[Data for the task — start]

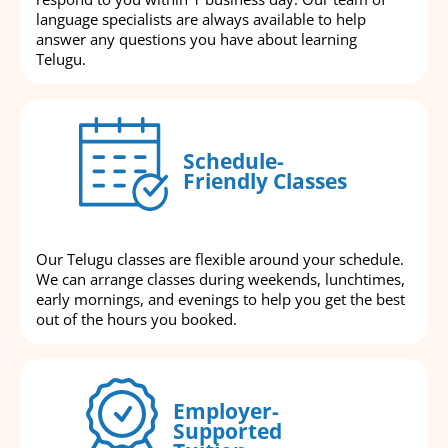
language specialists are always available to help
answer any questions you have about learning
Telugu.
Schedule-
Friendly Classes
Our Telugu classes are flexible around your schedule.
We can arrange classes during weekends, lunchtimes,
early mornings, and evenings to help you get the best
out of the hours you booked.
Employer-
Supported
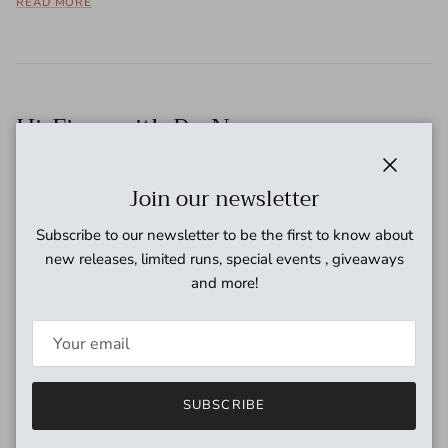
READ MORE
Hi-Fives with Dr. No
November 16, 2016
Close
Join our newsletter
For this edition of the world-famous CoastSonic.com hi-fives
we venture across the Atlantic to check in with the infamous
Subscribe to our newsletter to be the first to know about
Dr. No at his sonic laboratory in Einhoven, Netherlands. The
new releases, limited runs, special events , giveaways
good doctor...
and more!
READ MORE
SUBSCRIBE
Hi-Fives with Dave Catching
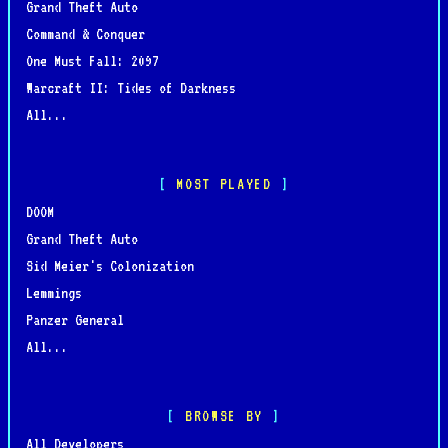
Grand Theft Auto
Command & Conquer
One Must Fall: 2097
Warcraft II: Tides of Darkness
All...
MOST PLAYED
DOOM
Grand Theft Auto
Sid Meier's Colonization
Lemmings
Panzer General
All...
BROWSE BY
All Developers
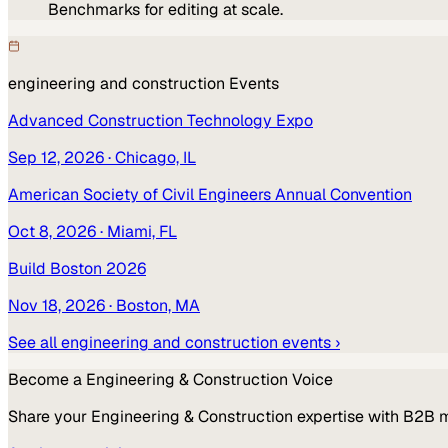
Benchmarks for editing at scale.
engineering and construction
Events
Advanced Construction Technology Expo
Sep 12, 2026
· Chicago, IL
American Society of Civil Engineers Annual Convention
Oct 8, 2026
· Miami, FL
Build Boston 2026
Nov 18, 2026
· Boston, MA
See all
engineering and construction
events ›
Become a
Engineering & Construction
Voice
Share your
Engineering & Construction
expertise with B2B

[Data for the task — finish]

What the task requires
List every line of the material that contains the word "newsletter". Uppercase and lowercase letters count as different.

Task answer
Join our newsletter
Subscribe to our newsletter to be the first to know about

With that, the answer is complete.